21. desvede: devedar (o desvedar) vale propriamente «vietare», «far divieto di...»: cfr. L. R., V, p. 474; S. W., II, p. 191.
 
25. denh: denhar qui è usato nel senso di «giudicar conveniente», «ritenere opportuno» (S. W., II, p. 89, 1). - penr’esmansa: cfr. L. R., III, p. 219, ove è citato questo verso di Sordello, e S. W., III, p. 237, 6.
 
28. error; nel senso di «pena », «tormento» (S. W., III, p. 130, 5).
 
29-30. Si ripete ciò che è detto nella canz. X, v. 31-32.
 
33-35. Anche qui ritorna un motivo che già abbiamo avuto occasione di incontrare (V, v. 31 e segg.). Non è possibile però stabilire quale dei due passi sia stato composto per primo dal poeta (si ricordi che, come abbiamo avvertito, le canzoni di Sordello sono state disposte in questa edizione, mancando la possibilità di un attendibile ordinamento cronologico, secondo l’ordine alfabetico dei versi iniziali).
 
33. Il DE LOLLIS stampa m’a legor: ma il MUSSAFIA, ibid., p. 17, ha giustamente osservato che si deve leggere m’alegor, pres. del verbo alegorar (che riflessivamente vale «rallegrarsi»: L. R., IV, p. 54; S. W., I, p. 49). L’interpretazione del Mussafia è stata accolta anche dallo SCHULTZ-GORA, ibid., e dal BERTONI, ibid., p. 300. Tenta invece di difendere l’interpretazione del DE LOLLIS il GUARNERIO, rec. al vol. del DE LOLLIS, in Giorn. stor. d. lett. it., XXVIII, 1896, p. 400.
 
35. estia: perché il verso abbia la giusta misura occorre considerarlo eccezionalmente come bisillabo.
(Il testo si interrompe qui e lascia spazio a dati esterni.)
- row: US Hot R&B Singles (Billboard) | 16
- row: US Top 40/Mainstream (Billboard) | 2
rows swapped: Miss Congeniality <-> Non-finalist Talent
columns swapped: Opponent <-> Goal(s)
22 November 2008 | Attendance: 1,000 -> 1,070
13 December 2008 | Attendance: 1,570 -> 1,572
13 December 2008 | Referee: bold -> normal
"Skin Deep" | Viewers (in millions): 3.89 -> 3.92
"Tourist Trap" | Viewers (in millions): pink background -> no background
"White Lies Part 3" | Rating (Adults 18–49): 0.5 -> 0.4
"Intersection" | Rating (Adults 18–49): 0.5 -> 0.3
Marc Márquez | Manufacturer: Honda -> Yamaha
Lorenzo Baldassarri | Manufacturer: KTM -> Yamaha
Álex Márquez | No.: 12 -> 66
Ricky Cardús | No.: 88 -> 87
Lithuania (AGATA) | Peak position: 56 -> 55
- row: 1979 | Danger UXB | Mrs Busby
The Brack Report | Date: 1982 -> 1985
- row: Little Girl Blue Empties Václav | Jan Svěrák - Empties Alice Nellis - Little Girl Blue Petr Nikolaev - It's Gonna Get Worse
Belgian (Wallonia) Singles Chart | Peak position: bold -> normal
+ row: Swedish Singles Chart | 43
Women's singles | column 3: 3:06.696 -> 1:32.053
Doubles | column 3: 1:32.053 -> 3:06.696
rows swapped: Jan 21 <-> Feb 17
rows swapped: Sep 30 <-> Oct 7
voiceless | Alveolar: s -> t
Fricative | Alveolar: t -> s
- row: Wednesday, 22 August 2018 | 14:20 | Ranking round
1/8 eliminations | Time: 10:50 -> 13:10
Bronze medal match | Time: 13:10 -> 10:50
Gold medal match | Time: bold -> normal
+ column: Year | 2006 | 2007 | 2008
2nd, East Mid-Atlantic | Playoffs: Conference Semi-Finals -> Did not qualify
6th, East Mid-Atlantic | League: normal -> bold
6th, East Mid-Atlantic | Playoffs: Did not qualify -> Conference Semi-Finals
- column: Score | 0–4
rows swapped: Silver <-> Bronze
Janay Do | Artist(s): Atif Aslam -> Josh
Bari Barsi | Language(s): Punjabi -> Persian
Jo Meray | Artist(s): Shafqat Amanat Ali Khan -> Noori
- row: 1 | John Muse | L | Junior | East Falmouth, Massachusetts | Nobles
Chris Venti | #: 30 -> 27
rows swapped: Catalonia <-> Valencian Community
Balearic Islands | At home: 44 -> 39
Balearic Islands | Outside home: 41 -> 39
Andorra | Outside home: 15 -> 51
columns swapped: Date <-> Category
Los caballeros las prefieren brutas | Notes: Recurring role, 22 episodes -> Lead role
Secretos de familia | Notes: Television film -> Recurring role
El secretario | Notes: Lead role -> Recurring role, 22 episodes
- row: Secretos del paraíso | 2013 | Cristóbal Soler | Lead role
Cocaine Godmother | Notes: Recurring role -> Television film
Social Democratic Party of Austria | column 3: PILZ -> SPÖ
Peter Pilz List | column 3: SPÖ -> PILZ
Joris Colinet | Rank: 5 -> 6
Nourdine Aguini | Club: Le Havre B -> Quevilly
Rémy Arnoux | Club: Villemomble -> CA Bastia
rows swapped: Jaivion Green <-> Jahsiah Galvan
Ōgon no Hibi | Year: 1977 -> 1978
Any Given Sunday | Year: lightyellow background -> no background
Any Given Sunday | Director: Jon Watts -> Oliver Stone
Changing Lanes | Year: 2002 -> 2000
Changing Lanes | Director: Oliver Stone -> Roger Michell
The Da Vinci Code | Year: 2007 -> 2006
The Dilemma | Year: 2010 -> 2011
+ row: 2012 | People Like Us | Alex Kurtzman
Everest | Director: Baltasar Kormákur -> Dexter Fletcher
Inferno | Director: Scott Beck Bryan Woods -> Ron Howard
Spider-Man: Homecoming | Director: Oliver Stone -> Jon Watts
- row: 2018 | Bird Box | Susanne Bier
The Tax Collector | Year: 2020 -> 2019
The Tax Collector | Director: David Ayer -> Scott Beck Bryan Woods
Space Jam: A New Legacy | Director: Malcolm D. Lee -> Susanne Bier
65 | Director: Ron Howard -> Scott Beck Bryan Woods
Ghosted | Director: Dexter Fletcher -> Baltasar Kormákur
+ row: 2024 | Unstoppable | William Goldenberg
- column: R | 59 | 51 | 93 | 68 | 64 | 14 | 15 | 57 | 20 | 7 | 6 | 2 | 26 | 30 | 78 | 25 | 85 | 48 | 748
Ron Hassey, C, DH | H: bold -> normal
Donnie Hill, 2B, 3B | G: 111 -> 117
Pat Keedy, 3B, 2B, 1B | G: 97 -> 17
Per evitare ciò, il LEVY, rec. al vol. del DE LOLLIS, in Zeitschr. f. rom. Phil., XXII, 1898, p. 256, si domanda se non si debba piuttosto leggere esti’ col ms. R; mentre il NAETEBUS, rec. al vol. del DE LOLLIS, in Archiv. f. das St. d. n. Spr. u. Lit., XCVIII, 1897, p. 206 propone dubitativamente di emendare l’estia in estei.
 
39. a vida·m trai: vale «mi tiene in vita»; cfr. XLIII, v. 1303-04, ove la costruzione è usata riflessivamente, e S. W., VIII, p. 364, 31, in cui si cita questo passo di Sordello.
 
40. sa: aggettivo possessivo pleonastico, che serve a mettere in maggiore risalto, con l’anticiparla, l’idea di possesso espressa dal genitivo: cfr. XVIII, v. 33-34; XIX, v. 35-37; XLIII, v. 688. Cfr. anche Peire Raimon de Tolosa, canz. Si cum seluy, v, 4 fagz sos comans de ma don’ e d’amor (ed. CAVALIERE, p. 92); Elias de Barjols, canz. Amors, be m’avetz, v. 28-29 quan vei ‘son bel cors avinen / de la bella... (ed. STROŃSKI, Toulouse, 1906, p. 15). Sul costrutto si cfr. inoltre F. DIEZ, Gramm. der romanischen Sprachen, Bonn, 1882, p. 815; STIMMING, Bertran de Born, p. 255, n. al v. 52 del n. 12; A. TOBLER, Vermischte Beiträge, Leipzig, 1886, I, p. 78 e segg.; STROŃSKI, ibid., p. 71.
 
47. Il DE LOLLIS stampa de mi son e traduce (ibid., p. 286) «per opera del mio suono», rimandando al DIEZ, ibid., p. 883 e seg., per il de designante mezzo e strumento. Ma questa espressione sembra un po’ strana, tanto più che — come ha osservato il NAETEBUS (ibid.) — la forma mi del pron. possessivo si trova solo in unione con dons (cfr. V. CRESCINI, Manuale per l’avviamento, Milano, 1926, p. 86 e seg.): è quindi da ritenere che sia nel vero lo SCHULTZ-GORA, ibid., il quale pensa che sia qui ricordata la località di Mison, nel dipartimento delle Basses Alpes («arrondissement» di Sisteron), benché certo l’allusione resti oscura, non essendo possibile identificare la dama a cui qui si accenna, e nemmeno chiarire le ragioni di questo omaggio. L’opinione dello Schultz-Gora è stata accolta anche dall’APPEL, ibid. Questa dona de Mison non sarà però da identificare con la dama amata da Sordello e cantata nella lirica (cfr. ibid.), ma sarà da ritenere una dama a cui il trovatore ha voluto ricordare nella tornada per renderle particolare omaggio (cfr. nota al v. 50). Del resto, anche nella canz. III, v. 41 e segg., come si è visto, sembra presentarsi un caso analogo.
 
48. ses eguansa: letteralm. «senza uguaglianza»: un’esempio dell’espressione in S. W., II, p. 321, 1.
 
50. salvan s’onor: salvan è da intendere, come avverte l’APPEL, «unbeschadet, ohne zu beeinträchtigen, abgesehen von». Per s’ pleonastico vedasi il v. 40 e la nota relativa.